Budaya meneliti dan budaya menulis telah menjadi etos civitas akademika Universitas Bhayangkara Surabaya. Hal ini dibuktikan dengan berbagai karya tulis ilmiah maupun populer dihasilkan oleh para dosen maupun mahasiswa. Karya tulis dapat berupa hasil riset maupun non riset, karya tulis riset telah dibukukan di Jurnal Dealektika Ubhara maupun di berbagai jurnal organisasi profesi maupun kampus nasional maupun internasional. Sedangkan karya ilmiah populer telah terpublikasi di berbagai media massa dalam bentuk artikel populer.

Untuk membudayakan kompetensi menulis maupun meneliti Ubhara Surabaya baru-baru ini menyelenggarakan ‘Lomba Karya Tulis Ilmiah Pelajar SMA, MA, SMK se jawa Bali. Diikuti oleh 20 Sekolah. Peserta terjauh dari SMA negeri 1 Tasikmalaya sedangkan peserta dari Jawa Timur diikuti SMA mulai dari Lumajang, Kediri hingga Sidoarjo maupun Surabaya.

Pengenalan dan Penanaman budaya meneliti maupun menulis sejak dini sudah dikenalkan kepada para siswa SMA sebagai calon mahasiswa baru. Dimaksudkan agar ketika masuk di dunia perguruan tinggi para mahasiswa telah terbiasa dengan dinamika dunia akademik.
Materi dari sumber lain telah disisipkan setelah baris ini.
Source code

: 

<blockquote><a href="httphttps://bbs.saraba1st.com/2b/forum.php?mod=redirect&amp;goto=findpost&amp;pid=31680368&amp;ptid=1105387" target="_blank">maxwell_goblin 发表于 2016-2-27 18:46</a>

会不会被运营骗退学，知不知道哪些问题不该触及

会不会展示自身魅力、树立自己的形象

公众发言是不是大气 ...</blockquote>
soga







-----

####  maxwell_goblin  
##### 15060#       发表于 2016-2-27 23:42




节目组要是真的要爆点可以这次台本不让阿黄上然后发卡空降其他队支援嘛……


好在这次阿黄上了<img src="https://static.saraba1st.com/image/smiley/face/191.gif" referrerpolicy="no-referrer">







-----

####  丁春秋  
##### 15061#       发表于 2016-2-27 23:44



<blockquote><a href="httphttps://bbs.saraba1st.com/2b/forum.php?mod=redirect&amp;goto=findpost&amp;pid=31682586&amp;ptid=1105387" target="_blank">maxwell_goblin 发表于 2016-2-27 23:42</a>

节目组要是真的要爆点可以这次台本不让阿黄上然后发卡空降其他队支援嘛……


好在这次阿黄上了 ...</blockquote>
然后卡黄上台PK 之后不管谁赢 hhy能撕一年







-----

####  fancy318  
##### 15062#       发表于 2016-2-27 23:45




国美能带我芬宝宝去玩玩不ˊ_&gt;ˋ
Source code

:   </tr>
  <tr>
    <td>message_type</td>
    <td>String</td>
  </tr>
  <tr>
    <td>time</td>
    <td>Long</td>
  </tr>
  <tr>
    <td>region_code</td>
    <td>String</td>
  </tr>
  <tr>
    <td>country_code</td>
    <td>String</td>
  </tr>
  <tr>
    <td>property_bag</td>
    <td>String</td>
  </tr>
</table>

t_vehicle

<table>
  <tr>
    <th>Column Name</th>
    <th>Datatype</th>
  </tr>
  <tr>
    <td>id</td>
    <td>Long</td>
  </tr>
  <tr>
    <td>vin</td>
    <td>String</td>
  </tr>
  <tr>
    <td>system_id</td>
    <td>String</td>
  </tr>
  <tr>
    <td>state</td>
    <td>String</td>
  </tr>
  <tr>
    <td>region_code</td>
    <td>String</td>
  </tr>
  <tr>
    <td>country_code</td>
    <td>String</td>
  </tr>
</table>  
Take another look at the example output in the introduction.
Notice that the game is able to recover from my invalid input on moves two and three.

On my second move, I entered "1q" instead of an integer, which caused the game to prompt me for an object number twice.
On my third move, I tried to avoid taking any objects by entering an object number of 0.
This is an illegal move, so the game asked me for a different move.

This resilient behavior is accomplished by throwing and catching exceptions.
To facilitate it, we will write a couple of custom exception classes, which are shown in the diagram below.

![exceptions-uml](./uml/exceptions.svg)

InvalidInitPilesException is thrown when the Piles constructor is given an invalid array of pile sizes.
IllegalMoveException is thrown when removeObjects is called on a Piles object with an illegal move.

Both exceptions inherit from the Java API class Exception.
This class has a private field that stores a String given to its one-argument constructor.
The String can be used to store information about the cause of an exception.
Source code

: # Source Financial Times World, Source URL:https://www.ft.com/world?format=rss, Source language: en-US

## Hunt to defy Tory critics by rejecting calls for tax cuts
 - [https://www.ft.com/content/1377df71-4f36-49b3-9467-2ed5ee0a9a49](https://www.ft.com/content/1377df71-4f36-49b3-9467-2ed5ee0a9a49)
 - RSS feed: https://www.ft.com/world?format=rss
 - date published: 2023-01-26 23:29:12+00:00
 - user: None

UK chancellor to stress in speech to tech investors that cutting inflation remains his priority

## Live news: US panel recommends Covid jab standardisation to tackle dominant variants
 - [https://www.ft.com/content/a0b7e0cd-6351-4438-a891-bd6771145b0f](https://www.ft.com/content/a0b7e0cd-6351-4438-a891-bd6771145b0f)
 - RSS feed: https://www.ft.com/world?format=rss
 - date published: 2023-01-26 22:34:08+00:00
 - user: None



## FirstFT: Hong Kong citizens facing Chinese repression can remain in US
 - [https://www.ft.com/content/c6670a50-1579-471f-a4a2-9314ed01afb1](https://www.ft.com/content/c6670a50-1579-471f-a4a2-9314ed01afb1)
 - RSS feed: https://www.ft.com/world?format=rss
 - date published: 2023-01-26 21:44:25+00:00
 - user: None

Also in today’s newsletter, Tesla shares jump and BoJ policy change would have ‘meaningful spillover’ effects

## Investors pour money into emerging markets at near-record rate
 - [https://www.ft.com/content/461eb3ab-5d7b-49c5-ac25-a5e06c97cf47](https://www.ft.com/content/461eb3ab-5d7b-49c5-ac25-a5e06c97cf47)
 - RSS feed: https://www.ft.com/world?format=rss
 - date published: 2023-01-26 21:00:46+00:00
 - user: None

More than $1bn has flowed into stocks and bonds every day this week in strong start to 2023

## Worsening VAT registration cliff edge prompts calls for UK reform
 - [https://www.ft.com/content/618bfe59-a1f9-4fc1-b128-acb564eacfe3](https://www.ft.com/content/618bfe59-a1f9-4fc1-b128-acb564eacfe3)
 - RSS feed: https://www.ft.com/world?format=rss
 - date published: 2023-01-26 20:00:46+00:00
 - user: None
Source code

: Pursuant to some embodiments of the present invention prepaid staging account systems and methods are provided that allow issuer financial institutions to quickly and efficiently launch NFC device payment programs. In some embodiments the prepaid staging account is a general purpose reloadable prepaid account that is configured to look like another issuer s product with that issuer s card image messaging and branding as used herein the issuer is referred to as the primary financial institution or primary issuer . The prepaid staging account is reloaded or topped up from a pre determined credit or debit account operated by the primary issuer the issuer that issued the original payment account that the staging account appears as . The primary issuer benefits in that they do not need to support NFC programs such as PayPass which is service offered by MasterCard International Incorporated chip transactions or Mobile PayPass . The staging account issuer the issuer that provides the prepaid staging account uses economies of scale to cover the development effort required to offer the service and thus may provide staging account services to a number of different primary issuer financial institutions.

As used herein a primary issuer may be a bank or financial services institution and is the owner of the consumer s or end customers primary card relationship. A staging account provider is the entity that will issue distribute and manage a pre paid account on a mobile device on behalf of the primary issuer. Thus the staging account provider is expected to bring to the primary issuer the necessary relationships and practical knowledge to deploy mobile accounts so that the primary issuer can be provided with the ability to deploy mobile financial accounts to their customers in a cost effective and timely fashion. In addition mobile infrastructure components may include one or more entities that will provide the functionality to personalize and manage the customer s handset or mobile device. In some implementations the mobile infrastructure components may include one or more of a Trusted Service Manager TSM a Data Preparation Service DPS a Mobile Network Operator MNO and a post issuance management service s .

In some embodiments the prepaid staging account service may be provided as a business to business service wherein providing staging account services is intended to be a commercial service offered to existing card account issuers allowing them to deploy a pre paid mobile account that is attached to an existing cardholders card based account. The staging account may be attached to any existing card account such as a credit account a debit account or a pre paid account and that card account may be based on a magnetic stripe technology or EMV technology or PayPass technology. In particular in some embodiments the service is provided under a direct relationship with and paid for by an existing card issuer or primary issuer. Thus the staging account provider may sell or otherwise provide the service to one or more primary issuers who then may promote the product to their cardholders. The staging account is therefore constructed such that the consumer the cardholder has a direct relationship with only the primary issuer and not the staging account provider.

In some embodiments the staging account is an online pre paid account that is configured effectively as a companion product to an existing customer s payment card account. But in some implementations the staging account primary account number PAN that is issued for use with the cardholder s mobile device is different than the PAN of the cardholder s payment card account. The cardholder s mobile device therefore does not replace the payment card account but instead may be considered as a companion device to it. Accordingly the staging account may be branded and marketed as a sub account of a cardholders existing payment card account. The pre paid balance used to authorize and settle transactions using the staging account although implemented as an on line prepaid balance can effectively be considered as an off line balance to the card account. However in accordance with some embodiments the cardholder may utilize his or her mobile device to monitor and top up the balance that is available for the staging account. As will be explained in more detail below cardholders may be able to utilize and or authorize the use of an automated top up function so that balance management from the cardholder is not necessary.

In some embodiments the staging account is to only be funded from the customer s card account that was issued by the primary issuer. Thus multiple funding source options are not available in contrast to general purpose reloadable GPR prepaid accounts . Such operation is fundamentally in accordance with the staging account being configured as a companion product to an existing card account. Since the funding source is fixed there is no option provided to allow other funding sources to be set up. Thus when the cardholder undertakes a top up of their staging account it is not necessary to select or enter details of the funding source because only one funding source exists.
Dalam lomba LKTI tersebut Panitia telah menseleksi berbagai macam karya tulis hasil riset maupun non riset dan akhirnya terdapat 5 nominasi karya tulis yang berhak mengikuti presentasi di kampus Ubhara Surabaya. Panitia menetapkan tema karya tulis tentang pemberantasan narkoba maupun Pendidikan Pancasila di Perguruan Tinggi.

Para Juri terdiri dari Dr. Budi Rianto, M.Si warek I Ubhara, Dr. Joko Sumaryanto Dekan fakultas hukum Ubhara serta Kurniawan Muhammad dari Pimred Jawa Pos mewakili praktisi. Dari hasil presentasi maka ditetapkan sebagai juara pertama diraih oleh : Stefani Andriani dan Reva Nathalie dari SMAK Santa maria Surabaya. Juara ke dua diraih oleh Dina Arifiah dari SMAN 4 Surakarta, juara ke tiga diraih oleh Ganda Kharisma, Harish, Stefani dari SMAK Santa Maria Surabaya. Sedangkan juara harapan I SMAN 1 Ciasem Abdul Salam dan juara harapan ke 2 diraih oleh Lutfi Yusuf dari SMAN 2 Tasikmalaya

Pengumuman kejuaraan disampaikan pada saat penganugerahan beasiswa unggulan Kemendiknas oleh BPKLN. Penyampaian tropy, hadia uang tunai secara bergiliran diberikan oleh Dr. Abe Susanto, M.Sc dari BPKLN Kemendiknas, Drs. Sgiyono, MM selaku Ketua Pembina YBBDJ dan Rektor Ubhara Dr. Suharto, SH, M.Hum.